#### Task to complete:
Please copy each line in the records below that contains the string "FRITZING".

#### Material shown:

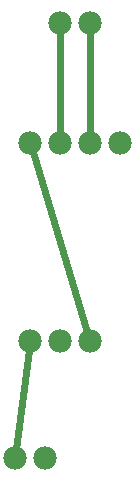
<source format=gbl>
G04 MADE WITH FRITZING*
G04 WWW.FRITZING.ORG*
G04 DOUBLE SIDED*
G04 HOLES PLATED*
G04 CONTOUR ON CENTER OF CONTOUR VECTOR*
%ASAXBY*%
%FSLAX23Y23*%
%MOIN*%
%OFA0B0*%
%SFA1.0B1.0*%
%ADD10C,0.078000*%
%ADD11C,0.024000*%
%LNCOPPER0*%
G90*
G70*
G54D10*
X478Y1967D03*
X378Y1967D03*
X328Y517D03*
X228Y517D03*
X578Y1567D03*
X478Y1567D03*
X378Y1567D03*
X278Y1567D03*
X278Y906D03*
X378Y906D03*
X478Y906D03*
G54D11*
X478Y1937D02*
X478Y1597D01*
D02*
X378Y1937D02*
X378Y1597D01*
D02*
X274Y876D02*
X232Y547D01*
D02*
X287Y1538D02*
X469Y935D01*
G04 End of Copper0*
M02*
</source>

#### Task solution:
G04 MADE WITH FRITZING*
G04 WWW.FRITZING.ORG*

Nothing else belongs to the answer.